• _Exercise directions_: Change "Follow us" to "Connect with us" in the rows starting at "ŽUVIS – JŪROS GĖRYBĖS" and ending at "Social Icons". Give those rows again, with everything else left as it is.

--------------------------------

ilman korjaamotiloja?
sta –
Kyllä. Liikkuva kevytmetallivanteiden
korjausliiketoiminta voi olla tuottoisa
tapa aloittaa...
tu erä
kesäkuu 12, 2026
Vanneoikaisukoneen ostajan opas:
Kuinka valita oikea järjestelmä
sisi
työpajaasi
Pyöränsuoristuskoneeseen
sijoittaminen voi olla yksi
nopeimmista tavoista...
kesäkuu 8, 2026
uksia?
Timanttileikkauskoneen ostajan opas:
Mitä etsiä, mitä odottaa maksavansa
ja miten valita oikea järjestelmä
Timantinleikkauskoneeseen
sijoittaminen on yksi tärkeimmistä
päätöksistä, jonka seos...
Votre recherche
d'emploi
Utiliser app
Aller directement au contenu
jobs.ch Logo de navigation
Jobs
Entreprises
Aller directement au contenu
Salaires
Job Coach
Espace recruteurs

--------------------------------

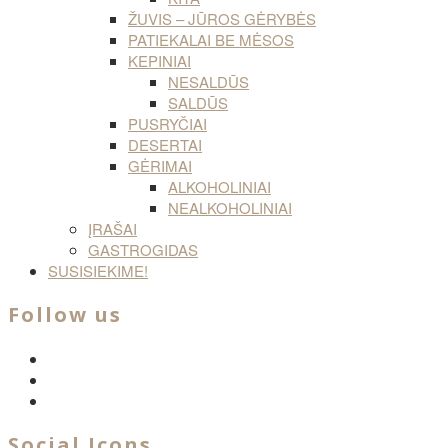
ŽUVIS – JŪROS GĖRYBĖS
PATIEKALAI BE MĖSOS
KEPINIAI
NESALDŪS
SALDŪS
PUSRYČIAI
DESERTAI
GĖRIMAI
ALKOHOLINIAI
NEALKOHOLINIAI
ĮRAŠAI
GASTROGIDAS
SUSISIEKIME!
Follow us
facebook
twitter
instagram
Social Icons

--------------------------------

• _Exercise answer_:
ŽUVIS – JŪROS GĖRYBĖS
PATIEKALAI BE MĖSOS
KEPINIAI
NESALDŪS
SALDŪS
PUSRYČIAI
DESERTAI
GĖRIMAI
ALKOHOLINIAI
NEALKOHOLINIAI
ĮRAŠAI
GASTROGIDAS
SUSISIEKIME!
Connect with us
facebook
twitter
instagram
Social Icons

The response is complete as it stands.